1. Mechanisms of aspartimide formation: the effects of protecting groups, acid, base, temperature and time.
- Author
-
Tam JP, Riemen MW, and Merrifield RB
- Subjects
- Acids, Amino Acid Sequence, Aspartic Acid chemical synthesis, Chemistry, Organic methods, Hot Temperature, Molecular Sequence Data, Time Factors, Aspartic Acid analogs & derivatives, Aspartic Acid chemistry, Oligopeptides chemical synthesis
- Abstract
Factors affecting aspartimide formation, such as protecting groups, acidity, basicity, and temperature, were studied using the model tetrapeptide, Glu-Asp-Gly-Thr. The aspartyl carboxyl side chain in this tetrapeptide was either free or protected as a benzyl or cyclohexyl ester. Our results showed that the cyclohexyl ester led to far less aspartimide formation during acidic or tertiary amine treatment than the corresponding benzyl ester.
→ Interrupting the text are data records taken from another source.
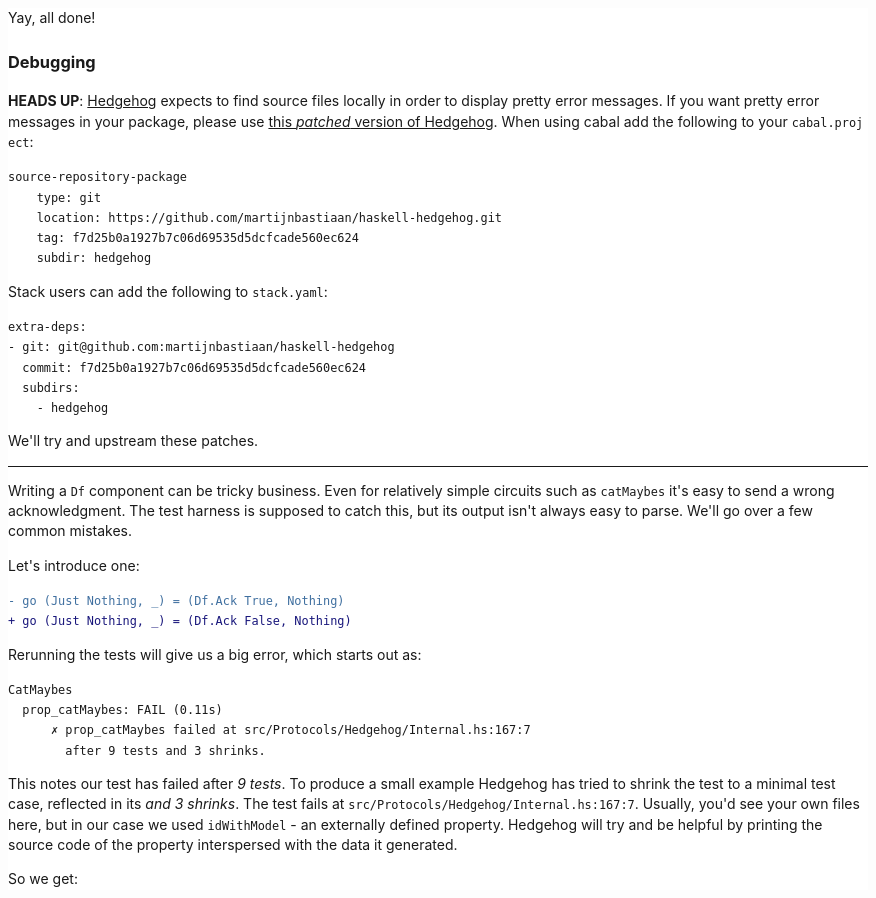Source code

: Yay, all done!

### Debugging
**HEADS UP**: [Hedgehog](https://hackage.haskell.org/package/hedgehog) expects to find source files locally in order to display pretty error messages. If you want pretty error messages in your package, please use [this _patched_ version of Hedgehog](https://github.com/martijnbastiaan/haskell-hedgehog/commits/find-source-files). When using cabal add the following to your `cabal.project`:

```
source-repository-package
    type: git
    location: https://github.com/martijnbastiaan/haskell-hedgehog.git
    tag: f7d25b0a1927b7c06d69535d5dcfcade560ec624
    subdir: hedgehog
```

Stack users can add the following to `stack.yaml`:

```
extra-deps:
- git: git@github.com:martijnbastiaan/haskell-hedgehog
  commit: f7d25b0a1927b7c06d69535d5dcfcade560ec624
  subdirs:
    - hedgehog
```

We'll try and upstream these patches.

----------------

Writing a `Df` component can be tricky business. Even for relatively simple circuits such as `catMaybes` it's easy to send a wrong acknowledgment. The test harness is supposed to catch this, but its output isn't always easy to parse. We'll go over a few common mistakes.

Let's introduce one:

```diff
- go (Just Nothing, _) = (Df.Ack True, Nothing)
+ go (Just Nothing, _) = (Df.Ack False, Nothing)
```

Rerunning the tests will give us a big error, which starts out as:

```
CatMaybes
  prop_catMaybes: FAIL (0.11s)
      ✗ prop_catMaybes failed at src/Protocols/Hedgehog/Internal.hs:167:7
        after 9 tests and 3 shrinks.
```

This notes our test has failed after _9 tests_. To produce a small example Hedgehog has tried to shrink the test to a minimal test case, reflected in its _and 3 shrinks_. The test fails at `src/Protocols/Hedgehog/Internal.hs:167:7`. Usually, you'd see your own files here, but in our case we used `idWithModel` - an externally defined property. Hedgehog will try and be helpful by printing the source code of the property interspersed with the data it generated.

So we get:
The rate constants of aspartimide formation in HF-anisole (9:1, v/v) for the tetrapeptide protected as the benzyl ester were found to be 6.2 x 10(-6) and 73.6 x 10(-6) s-1 at -15 degrees and 0 degrees C respectively. These values were about three times faster than the corresponding free- or cyclohexyl ester-protected tetrapeptide. Little difference was seen when the studies were carried out at room temperature. The cyclohexyl protected tetrapeptide gave only 0.3% aspartimide in diisopropylethylamine treatment in 24 h, a 170-fold reduction of imide formation when compared with the benzyl protected tetrapeptide. Thus, using the cyclohexyl ester for aspartyl protection, our studies showed aspartimide formation could be significantly reduced to less than 2% under standard peptide synthesis conditions. Furthermore, with these model peptides, the mechanism of acid catalyzed aspartimide was studied in a range of HF concentrations. In dilute HF cleavage conditions (HF:dimethylsulfide 1:3, v/v), the mechanism was found to be of the AAC2 type, with the rate of aspartimide formation increasing very slowly with increasing acid concentration. In concentrated HF solutions (HF greater than 70% by volume), the rate of aspartimide formation increased rapidly with the increase in acid concentration. However, from model studies, the mechanism of aspartimide formation in concentrated HF was AAC2 rather than AAC1.